▶ EXCERPTED RECORDS
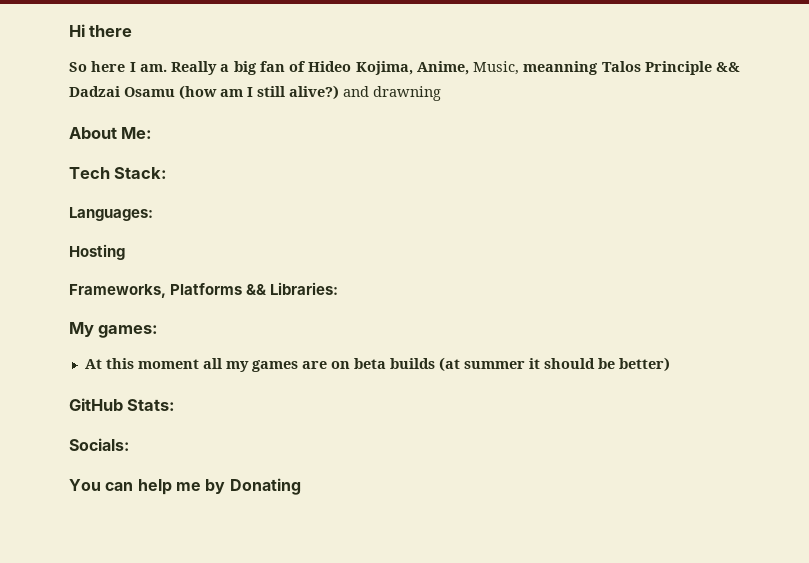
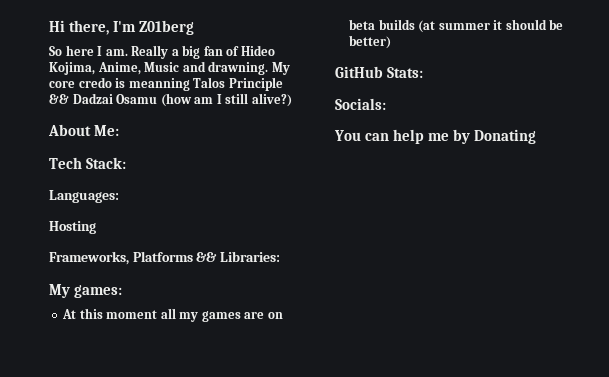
[89,25,133,37] there -> [69,20,195,35] there, I'm Z01berg
[473,61,519,75] Music, -> [144,61,290,75] [49,77,126,88] Music and drawning. My core credo is
[343,86,441,101] and drawning -> (292, 100) none

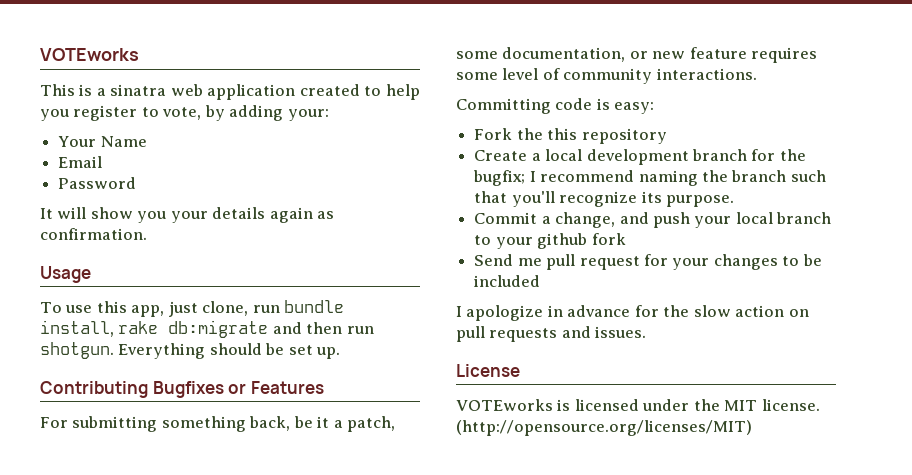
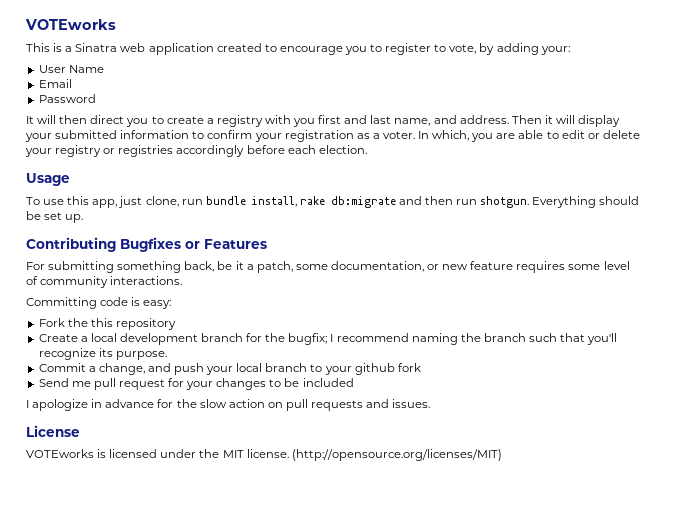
[110,84,167,96] sinatra -> [75,43,118,52] Sinatra
[385,84,420,100] [40,109,69,121] help you -> [279,44,383,55] encourage you to
[58,136,97,147] Your -> [38,65,66,73] User
[90,207,335,223] [40,228,147,240] show you your details again as confirmation. -> [59,115,621,127] [25,130,640,142] [25,145,367,157] then direct you to create a registry with you first and last name, and address. Then it will display your submitted information to confirm your registration as a voter. In which, you are able to edit or delete your registry or registries accordingly before each election.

▶ EXERCISE REQUIREMENTS
From top to bottom, restate the records above exactly and omit every picture.

▶ EXERCISE OUTPUT
[89,25,133,37] there -> [69,20,195,35] there, I'm Z01berg
[473,61,519,75] Music, -> [144,61,290,75] [49,77,126,88] Music and drawning. My core credo is
[343,86,441,101] and drawning -> (292, 100) none

[110,84,167,96] sinatra -> [75,43,118,52] Sinatra
[385,84,420,100] [40,109,69,121] help you -> [279,44,383,55] encourage you to
[58,136,97,147] Your -> [38,65,66,73] User
[90,207,335,223] [40,228,147,240] show you your details again as confirmation. -> [59,115,621,127] [25,130,640,142] [25,145,367,157] then direct you to create a registry with you first and last name, and address. Then it will display your submitted information to confirm your registration as a voter. In which, you are able to edit or delete your registry or registries accordingly before each election.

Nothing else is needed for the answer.